# [What is required]
Could you write the next part of the post about finding similar watch images with IncrementalPCA, picking up after its last line of code?

# [Selected excerpt]
# # # # # # #

Reputation: 5117
I work with python and about 4000 images of watches (examples: watch_1, watch_2). The images are rgb and their resolution is 450x450. My aim is to find the most similar watches among them. For this reason I am using IncrementalPCA
and partial_fit
of scikit_learn
to handle these big data with my 26GB RAM (see also: SO_Link_1, SO_Link_2). My source code is the following:
import cv2
import numpy as np
import os
from glob import glob
from sklearn.decomposition import IncrementalPCA
from sklearn import neighbors
from sklearn import preprocessing
data = []
# Read images from file #
for filename in glob('Watches/*.jpg'):
img = cv2.imread(filename)
height, width = img.shape[:2]
img = np.array(img)
# Check that all my images are of the same resolution
if height == 450 and width == 450:
# Reshape each image so that it is stored in one line
img = np.concatenate(img, axis=0)
img = np.concatenate(img, axis=0)
data.append(img)
# Normalise data #
data = np.array(data)
Norm = preprocessing.Normalizer()
Norm.fit(data)
data = Norm.transform(data)
# IncrementalPCA model #
ipca = IncrementalPCA(n_components=6)
length = len(data)
chunk_size = 4
pca_data = np.zeros(shape=(length, ipca.n_components))
for i in range(0, length // chunk_size):
ipca.partial_fit(data[i*chunk_size : (i+1)*chunk_size])
pca_data[i * chunk_size: (i + 1) * chunk_size] = ipca.transform(data[i*chunk_size : (i+1)*chunk_size])
# K-Nearest neighbours #
knn = neighbors.NearestNeighbors(n_neighbors=4, algorithm='ball_tree', metric='minkowski').fit(data)
distances, indices = knn.kneighbors(data)
print(indices)

# # # # # # #

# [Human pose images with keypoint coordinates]
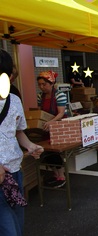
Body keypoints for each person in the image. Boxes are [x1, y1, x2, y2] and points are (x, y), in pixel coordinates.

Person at [0, 49, 44, 235]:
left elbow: (18, 133)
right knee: (9, 230)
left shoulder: (15, 100)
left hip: (15, 170)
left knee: (18, 224)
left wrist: (30, 146)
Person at [37, 70, 68, 188]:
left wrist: (51, 122)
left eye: (44, 84)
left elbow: (61, 113)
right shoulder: (40, 96)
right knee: (46, 151)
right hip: (46, 127)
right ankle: (56, 175)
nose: (41, 87)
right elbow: (41, 112)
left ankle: (62, 176)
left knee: (55, 151)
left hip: (58, 127)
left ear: (51, 83)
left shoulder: (59, 95)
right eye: (39, 84)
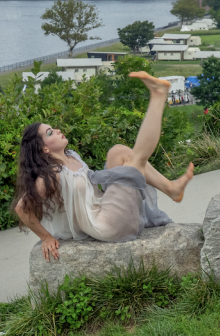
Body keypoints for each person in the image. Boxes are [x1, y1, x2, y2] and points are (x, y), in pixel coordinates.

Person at [12, 70, 196, 261]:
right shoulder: (51, 175)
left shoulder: (71, 156)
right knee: (136, 161)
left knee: (118, 152)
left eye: (53, 128)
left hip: (106, 209)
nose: (57, 131)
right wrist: (46, 237)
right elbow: (21, 208)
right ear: (44, 149)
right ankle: (158, 96)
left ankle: (171, 188)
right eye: (50, 133)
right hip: (107, 225)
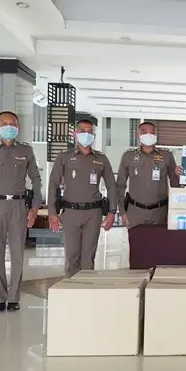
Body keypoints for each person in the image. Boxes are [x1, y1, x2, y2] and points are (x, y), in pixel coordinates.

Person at [0, 111, 42, 312]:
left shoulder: (26, 150)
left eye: (13, 123)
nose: (9, 126)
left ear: (18, 127)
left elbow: (36, 178)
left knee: (17, 254)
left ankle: (13, 297)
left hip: (19, 206)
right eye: (5, 123)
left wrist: (35, 206)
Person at [48, 119, 117, 277]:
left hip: (94, 213)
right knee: (72, 256)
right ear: (75, 134)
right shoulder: (64, 157)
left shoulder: (101, 158)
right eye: (83, 131)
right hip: (70, 212)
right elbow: (53, 184)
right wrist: (52, 212)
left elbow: (111, 185)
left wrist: (112, 212)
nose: (86, 134)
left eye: (90, 132)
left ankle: (86, 289)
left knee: (88, 257)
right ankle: (71, 288)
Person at [117, 122, 179, 229]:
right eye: (144, 132)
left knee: (159, 240)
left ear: (156, 135)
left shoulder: (167, 155)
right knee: (136, 240)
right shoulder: (129, 156)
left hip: (160, 212)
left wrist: (176, 211)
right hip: (135, 211)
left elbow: (175, 186)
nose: (148, 134)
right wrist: (122, 212)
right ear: (138, 135)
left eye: (152, 132)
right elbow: (120, 185)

# # # # # # #

# [Result of the exercise]
However when I run this program for start with 40 images of watches I get the following error when i = 1
:
ValueError: Number of input features has changed from 4 to 6 between calls to partial_fit! Try setting n_components to a fixed value.
However, it is obvious that I set n_components
to 6 when coding ipca = IncrementalPCA(n_components=6)
but for some reason ipca
considers chunk_size = 4
as the number of components when i = 0
and then when i = 1
changes to 6.
Why is this happening?
How can I fix it?
Upvotes: 1
Views: 1186
Reputation: 33532
This seems to follow the math behind PCA as it will be ill-conditioned for n_components > n_samples
.
You might be interested in reading this (introduction of error-message) and some discussion behind it.
Try to increase the batch-size / chunk-size (or lowering n_components).
(In general i'm also somewhat sceptic about this approach. I hope you tested it on some small example-dataset using batch-PCA. It does not seem your watches are preprocessed in regards to geometry: cropping; maybe hist-/color-normalization.)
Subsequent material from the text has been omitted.